E. Patrick Johnson is the Dean of the School of Communication at Northwestern University, where he holds the Carlos Montezuma chair as Professor of Performance Studies and African American Studies.
He is a scholar and an artist who performs nationally and internationally and has published widely in the areas of race, gender, sexuality and performance. Johnson is a prolific performer and scholar, and an inspiring teacher, whose research and artistry has greatly impacted African American studies, Performance studies, and Gender and Sexuality studies. He has written two award-winning books, Appropriating Blackness: Performance and the Politics of Authenticity (Duke UP, 2003), which won the Lilla A. Heston Award, the Errol Hill Book Award, and was a finalist for the Hurston/Wright Legacy Award and Sweet Tea: Black Gay Men of the South—An Oral History (University of North Carolina UP, 2008), which was recognized as a Stonewall Book Award Honor Book by the LGBT Round Table of the American Library Association.

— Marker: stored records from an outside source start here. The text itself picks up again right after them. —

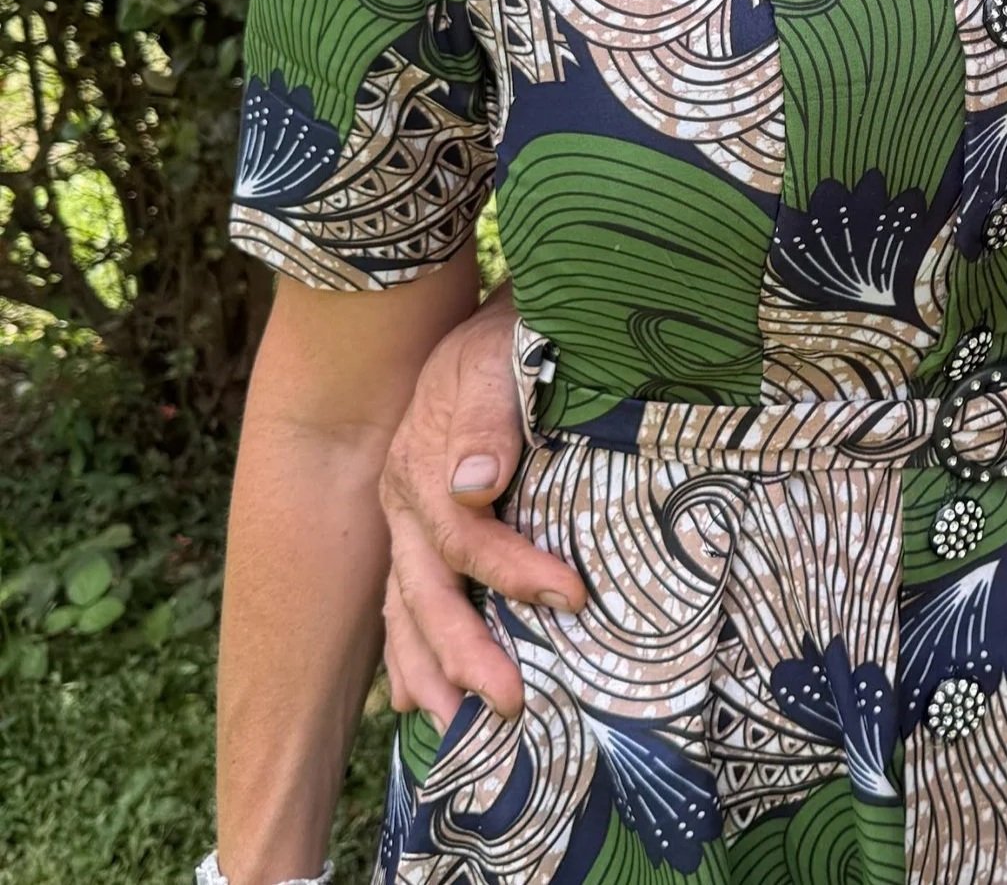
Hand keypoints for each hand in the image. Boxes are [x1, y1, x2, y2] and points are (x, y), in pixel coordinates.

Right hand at [375, 287, 584, 724]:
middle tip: (510, 701)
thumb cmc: (506, 336)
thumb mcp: (495, 356)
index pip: (468, 539)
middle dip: (465, 653)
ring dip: (428, 669)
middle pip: (425, 593)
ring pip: (404, 609)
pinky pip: (399, 602)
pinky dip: (405, 653)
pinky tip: (412, 698)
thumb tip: (476, 486)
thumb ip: (485, 417)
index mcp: (421, 466)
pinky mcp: (413, 525)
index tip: (573, 596)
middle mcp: (403, 502)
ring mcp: (402, 519)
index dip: (517, 573)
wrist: (491, 315)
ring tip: (454, 723)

He co-edited (with Mae G. Henderson) Black Queer Studies—A Critical Anthology (Duke UP, 2005). He is also the editor of Cultural Struggles: Performance, Ethnography, Praxis by Dwight Conquergood (Michigan UP, 2013) and co-editor (with Ramón Rivera-Servera) of solo/black/woman: scripts, interviews, and essays (Northwestern UP, 2013). Johnson edited No Tea, No Shade: New Writings in Black Queer Studies (Duke UP, 2016) and he also co-edited Blacktino Queer Performance (with Ramón Rivera-Servera (Duke UP, 2016). He recently published the creative nonfiction text titled Honeypot: Black Southern Women Who Love Women. He is also writing a companion volume (?) Black. Queer. Southern. Women. — An Oral History.
Tech for Humanity: The T.E.A.R. Mask
In late 2020, Sylvester Johnson sat down with Alex Munro, Claudia Hasenfang, and Cole Powell, three members of the award winning design team of Virginia Tech students and recent alumni. The team is responsible for the creation of the T.E.A.R. Mask, a prototype pocket-sized anti-tear gas respirator that protects the eyes, nose, and mouth from the harmful effects of tear gas. Its design is compact enough fit in a pocket or purse, and incorporates a simple operation of use that can be deployed quickly and safely. As the designers highlight, the T.E.A.R. Mask exemplifies the human centered technological design practices that animate the university's Tech for Humanity initiative.